• _Problem details_
The entries below are to be repeated exactly, with the pictures left out.

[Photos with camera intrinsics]
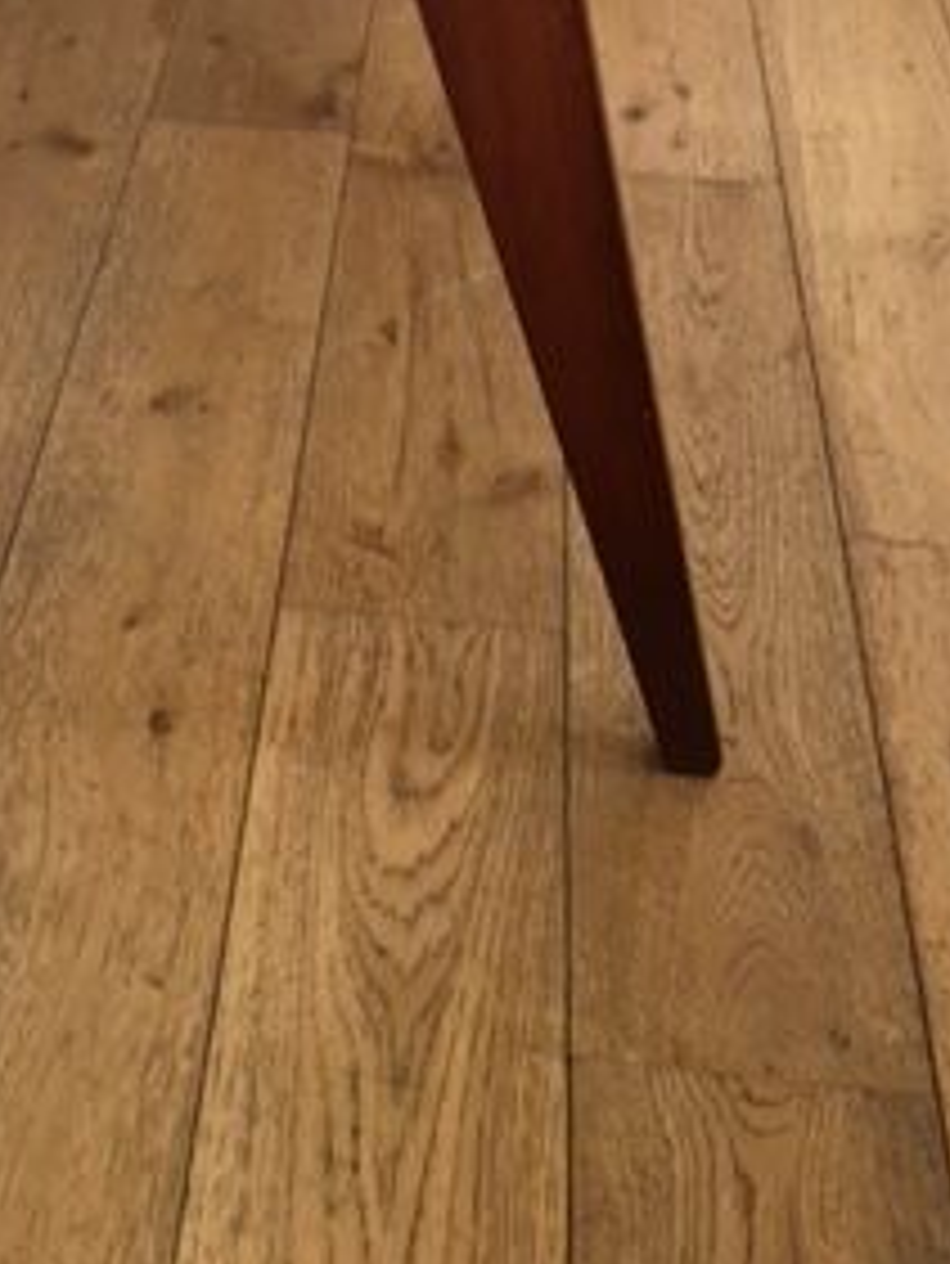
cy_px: -157
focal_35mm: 66
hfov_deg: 22.1
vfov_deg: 26.8
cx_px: 243
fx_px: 2413
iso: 40
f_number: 2.2
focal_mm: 4.15
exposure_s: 1/33
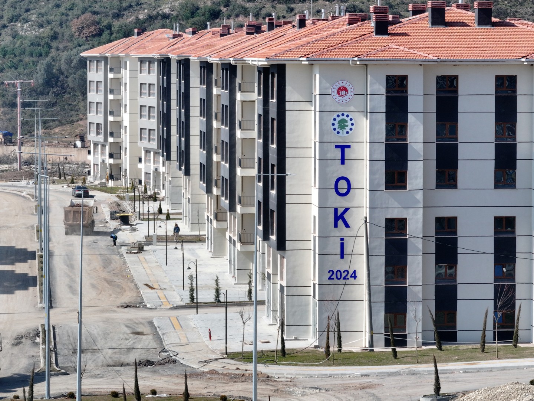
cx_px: 267
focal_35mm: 166
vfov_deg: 8.9
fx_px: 2561
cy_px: 200
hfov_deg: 11.9
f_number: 3.4
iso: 100
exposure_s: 1/500
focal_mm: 30.71
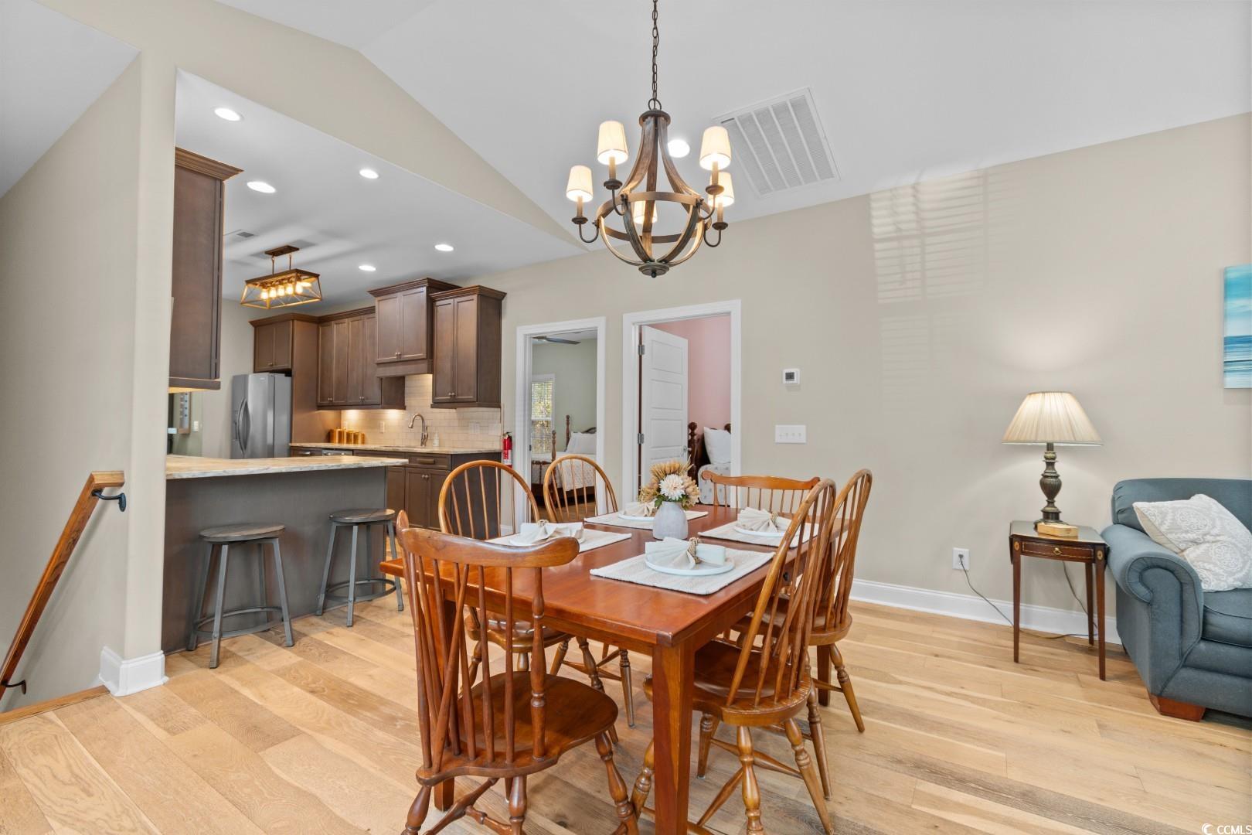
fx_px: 522
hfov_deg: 100.4
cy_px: 418
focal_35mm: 15
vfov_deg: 77.3
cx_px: 626
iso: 100
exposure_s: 1/3
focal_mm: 10
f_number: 4.5
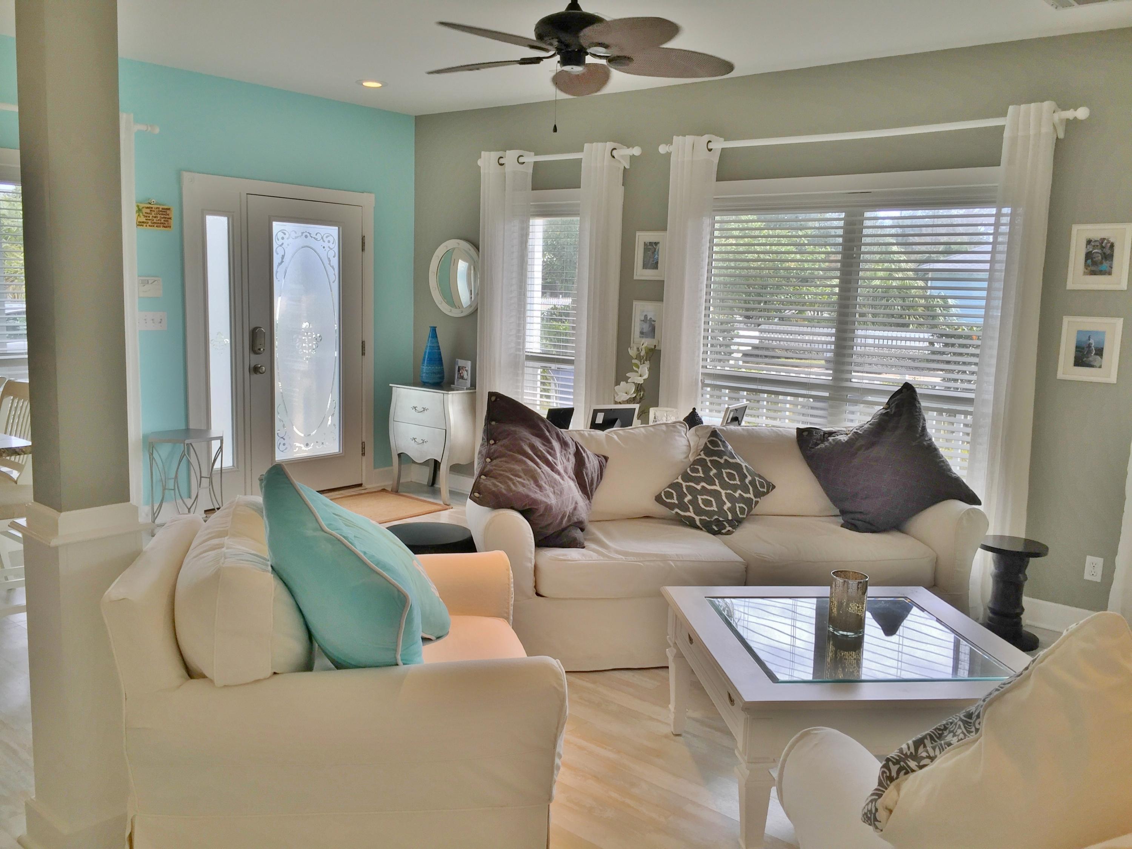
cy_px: 424
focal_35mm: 29
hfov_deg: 61.7
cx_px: 566
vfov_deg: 48.2
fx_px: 948
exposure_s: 1/120
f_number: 2.2
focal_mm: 4.15
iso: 32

• _Your solution_
cy_px: -157
focal_35mm: 66
hfov_deg: 22.1
vfov_deg: 26.8
cx_px: 243
fx_px: 2413
iso: 40
f_number: 2.2
focal_mm: 4.15
exposure_s: 1/33
cx_px: 267
focal_35mm: 166
vfov_deg: 8.9
fx_px: 2561
cy_px: 200
hfov_deg: 11.9
f_number: 3.4
iso: 100
exposure_s: 1/500
focal_mm: 30.71
fx_px: 522
hfov_deg: 100.4
cy_px: 418
focal_35mm: 15
vfov_deg: 77.3
cx_px: 626
iso: 100
exposure_s: 1/3
focal_mm: 10
f_number: 4.5
cy_px: 424
focal_35mm: 29
hfov_deg: 61.7
cx_px: 566
vfov_deg: 48.2
fx_px: 948
exposure_s: 1/120
f_number: 2.2
focal_mm: 4.15
iso: 32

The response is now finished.